DATA -
————————

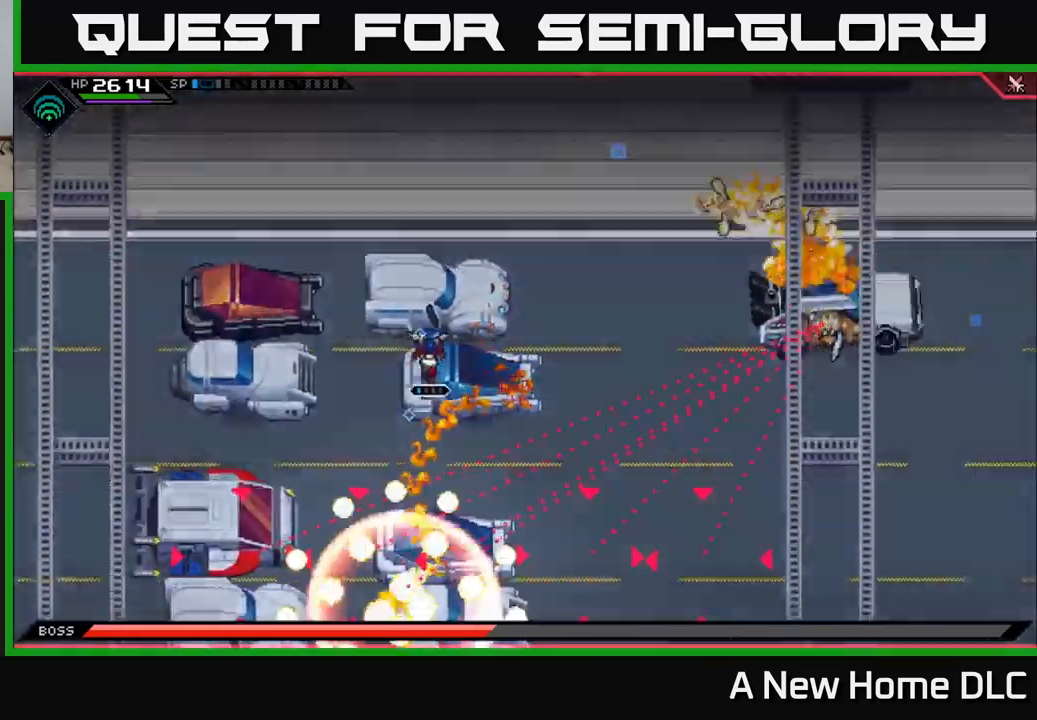
{"buttons": [], "left_stick": "center", "right_stick": "center", "events": [[117, "left_stick", "center"]]}
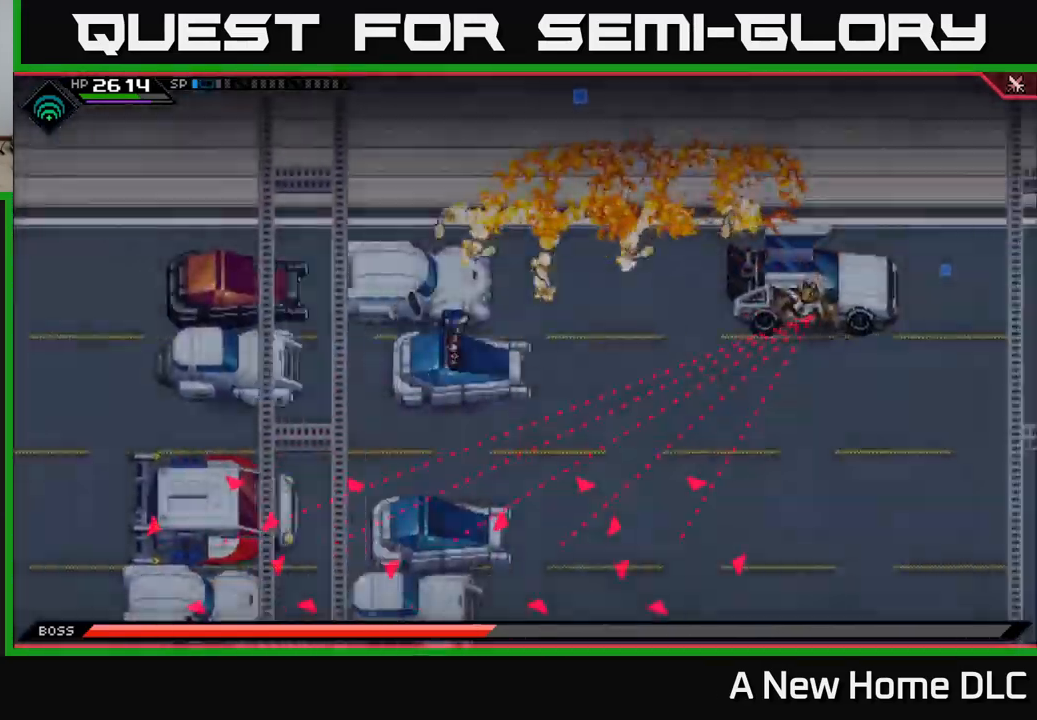
{"buttons": [], "left_stick": "center", "right_stick": "center", "events": [[33, "left_stick", "up"], [133, "left_stick", "center"]]}
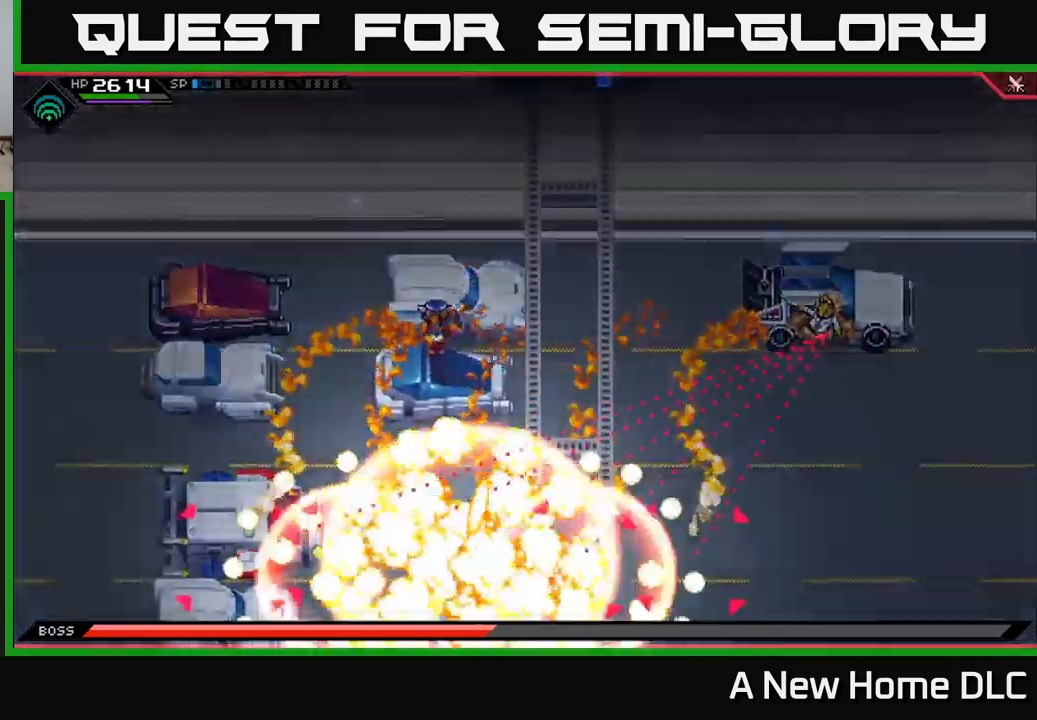
{"buttons": [], "left_stick": "down", "right_stick": "center", "events": [[17, "left_stick", "down-right"], [500, "left_stick", "down"]]}
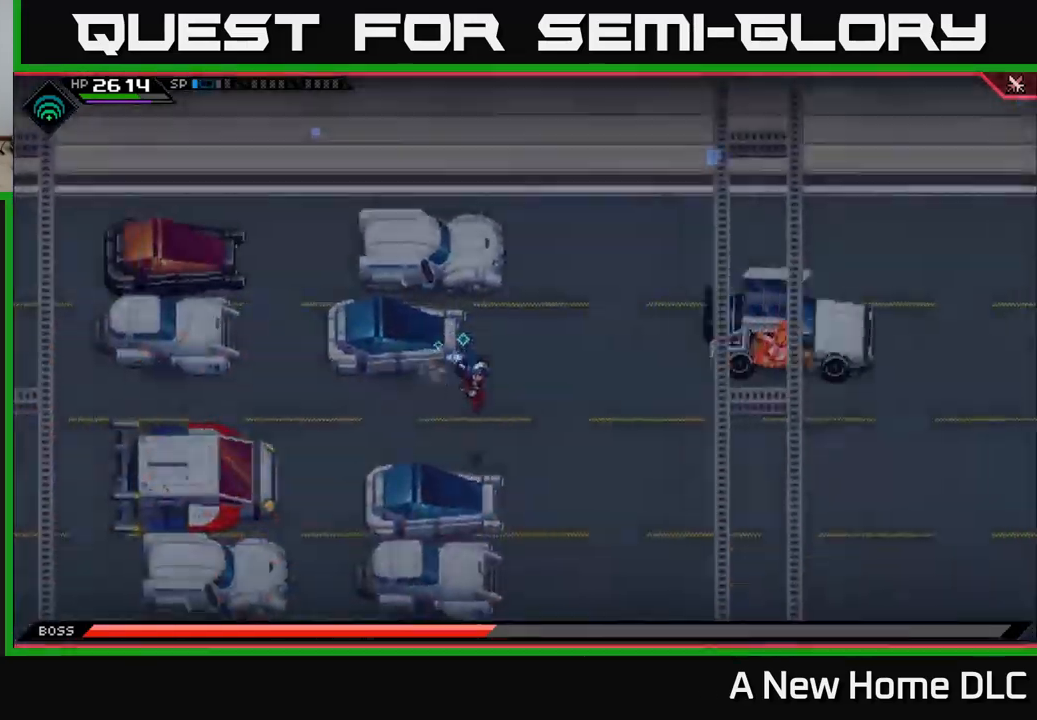
{"buttons": [], "left_stick": "center", "right_stick": "right", "events": [[300, "right_stick", "right"], [350, "R2", "down"], [350, "left_stick", "center"], [500, "R2", "up"]]}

————————

WORK ITEM -
What is needed is a copy of every line above in which "down" appears.

FINAL ANSWER -
{"buttons": [], "left_stick": "down", "right_stick": "center", "events": [[17, "left_stick", "down-right"], [500, "left_stick", "down"]]}
{"buttons": [], "left_stick": "center", "right_stick": "right", "events": [[300, "right_stick", "right"], [350, "R2", "down"], [350, "left_stick", "center"], [500, "R2", "up"]]}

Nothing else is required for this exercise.